Волдо вытолкал Ирму на улицу, оставил дверь приоткрытой, так, чтобы можно было наблюдать за происходящим через щель.

Девушка с минуту постояла на крыльце, потом спустилась, нерешительно двинулась вдоль домов. Тусклые пятна окон гасли: ближние в засаде тушили свечи. Улица погрузилась во тьму, по которой медленно плыл маленький дрожащий круг света. Он становился все меньше, бледнее и вскоре растаял во мраке – Ирма ушла в конец улицы. Хоть бы ближние в других домах сработали вовремя, подумал Дан. Если подстрелят вервольфа сразу, может, девчонке удастся спастись.

Наступила тишина, нарушаемая лишь звуком дыхания, все напряженно вслушивались в ожидании крика. Его не последовало.

– Доченька моя, доченька… – не выдержав, забормотала женщина.

– Молчать! – шикнул Волдо. – Продала, так уж не вой!

– Кажется, возвращается, – шепнул лучник, приникая к дыре в пергаменте.

Действительно, из темноты выплыло желтое пятно и стало приближаться. Ирма возвращалась, светильник в ее руках дрожал еще сильнее. Девушка добрела до другого конца улицы, снова повернула, пошла обратно… Ничего не происходило. Вернулась в дом, добавила масла в погасший светильник. В неверном свете лицо ее было бледным, как у покойницы, зубы стучали от страха и холода.

– Иди, – жестко сказал Волдо.

Ирма отправилась на улицу. И снова потянулось томительное ожидание.

Часы на ратуше пробили двенадцать… час… два…

– Он не придет, – сказал Дан. – Отпусти девчонку.

– Еще подождем, – мрачно бросил Волдо.

Вдруг издали донесся девичий крик, в нем звучал такой безумный ужас, что Дан внутренне содрогнулся. Ирма все кричала и кричала, долго, пронзительно, срываясь на визг.

– За мной! – проорал Волдо, хватаясь за меч и выскакивая на крыльцо.

Ближние, разобрав заранее приготовленные факелы, бросились в ту сторону, откуда раздавался вопль. Лишь бы не умолкала, думал на бегу Дан, вспоминая Ребедорф, дождливую ночь и внезапно оборвавшийся крик Кильхен…

Голос Ирмы звучал совсем близко, теперь панический вопль перешел в беспомощное поскуливание.

– Вот она!

Светильник погас, в темноте различались только два черных пятна. Дан зажег факел. Ирма сидела на земле, жалко скрючившись и обхватив себя за плечи. В нескольких шагах от нее неподвижно лежал на животе худощавый мужчина, в спине его торчало с десяток стрел.

– Говорил тебе, возьмем! – расхохотался Волдо, хлопая Дана по плечу. – Целься, ребята…

Он подошел ближе, некоторое время всматривался в тело, потом наклонился, осторожно коснулся шеи человека.

– Мертвый вроде…

– А почему он не в волчьем обличье? – недоверчиво спросил кто-то из ближних.

– Почему, почему… Вервольфы после смерти снова в людей обращаются. Так говорят.

– Это не вервольф, – вмешалась Ирма, вытирая слезы.

– Как так не вервольф? Ведь он же напал на тебя?

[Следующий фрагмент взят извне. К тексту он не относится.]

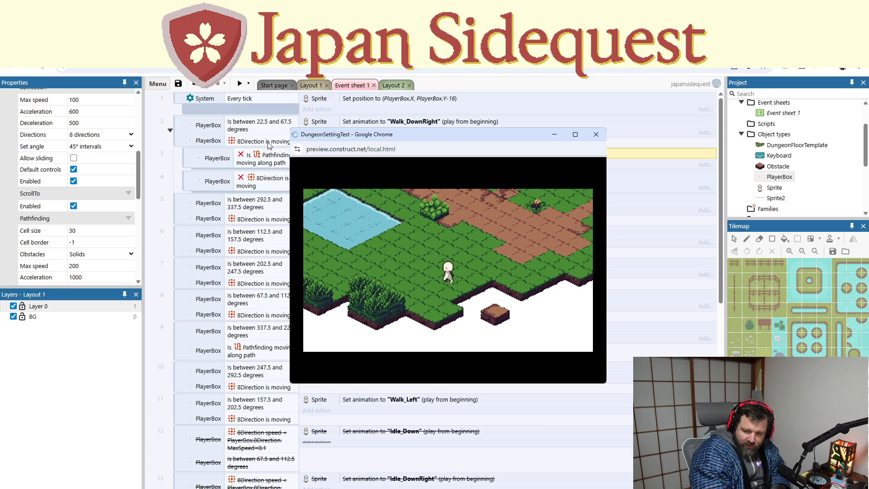
pyautogui.press('Up')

– Нет, это наш сосед Зигфрид. Он шел из трактира, пьяный. Увидел меня, хотел потискать. Я испугалась, закричала, а его… – Ирма снова расплакалась.

Дан кивнул. Ошибка. Бывает…

Волдо не желал признавать поражение:

– Да может, он только собирался обратиться, откуда ты знаешь? Сейчас доставим его в ратушу, пусть там разбираются. Наше дело солдатское…

Волдо отвел домой продрогшую и напуганную чуть не до обморока Ирму, буркнул хозяевам:

– Повезло вам. И денег заработали, и дочка цела.

Мать ответила истерическим воем и бросилась обнимать девушку.

– Пошли отсюда, – сказал Волдо.

К ратуше отряд вернулся, когда часы на башне пробили четыре.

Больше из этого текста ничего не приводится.